## [Dataset records]
○ ○ ○

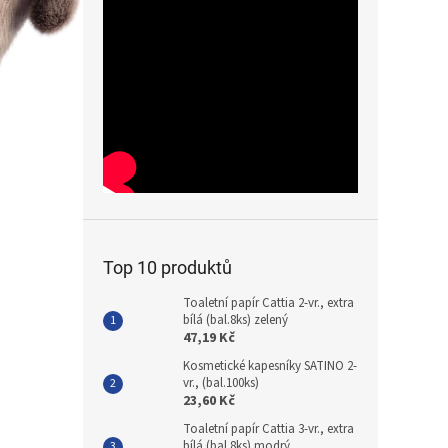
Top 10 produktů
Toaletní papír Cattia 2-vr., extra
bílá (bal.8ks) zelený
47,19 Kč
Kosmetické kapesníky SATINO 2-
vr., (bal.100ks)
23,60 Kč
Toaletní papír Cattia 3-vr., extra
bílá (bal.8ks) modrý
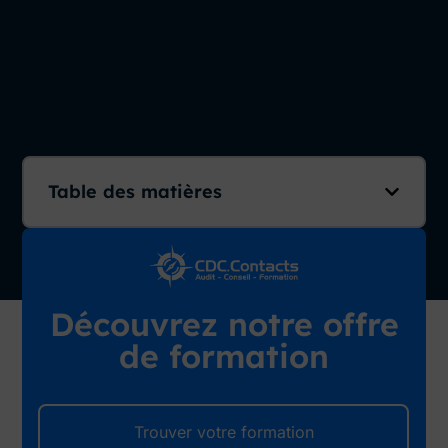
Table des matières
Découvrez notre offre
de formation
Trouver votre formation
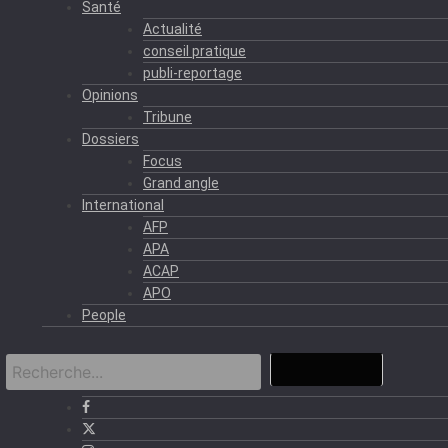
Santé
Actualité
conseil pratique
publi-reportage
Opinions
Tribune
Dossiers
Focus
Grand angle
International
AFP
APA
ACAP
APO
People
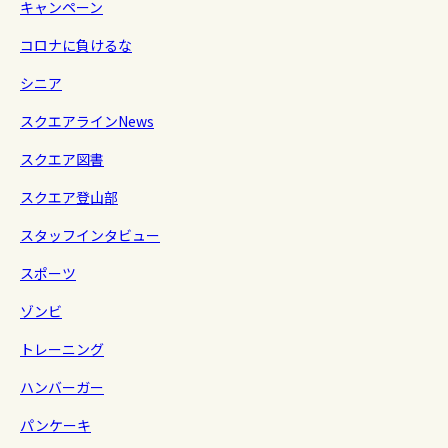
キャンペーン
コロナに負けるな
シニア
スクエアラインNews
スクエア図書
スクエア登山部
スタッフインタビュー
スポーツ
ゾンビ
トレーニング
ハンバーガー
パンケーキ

○ ○ ○

## [JOB]
From first line to last, return the records verbatim without their pictures.

## [OUTPUT OF THE EXERCISE]
Top 10 produktů
Toaletní papír Cattia 2-vr., extra
bílá (bal.8ks) zelený
47,19 Kč
Kosmetické kapesníky SATINO 2-
vr., (bal.100ks)
23,60 Kč
Toaletní papír Cattia 3-vr., extra
bílá (bal.8ks) modrý
Table des matières
Découvrez notre offre
de formation
Trouver votre formation
Santé
Actualité
conseil pratique
publi-reportage
Opinions
Tribune
Dossiers
Focus
Grand angle
International
AFP
APA
ACAP
APO
People
キャンペーン
コロナに負けるな
シニア
スクエアラインNews
スクエア図書
スクエア登山部
スタッフインタビュー
スポーツ
ゾンビ
トレーニング
ハンバーガー
パンケーキ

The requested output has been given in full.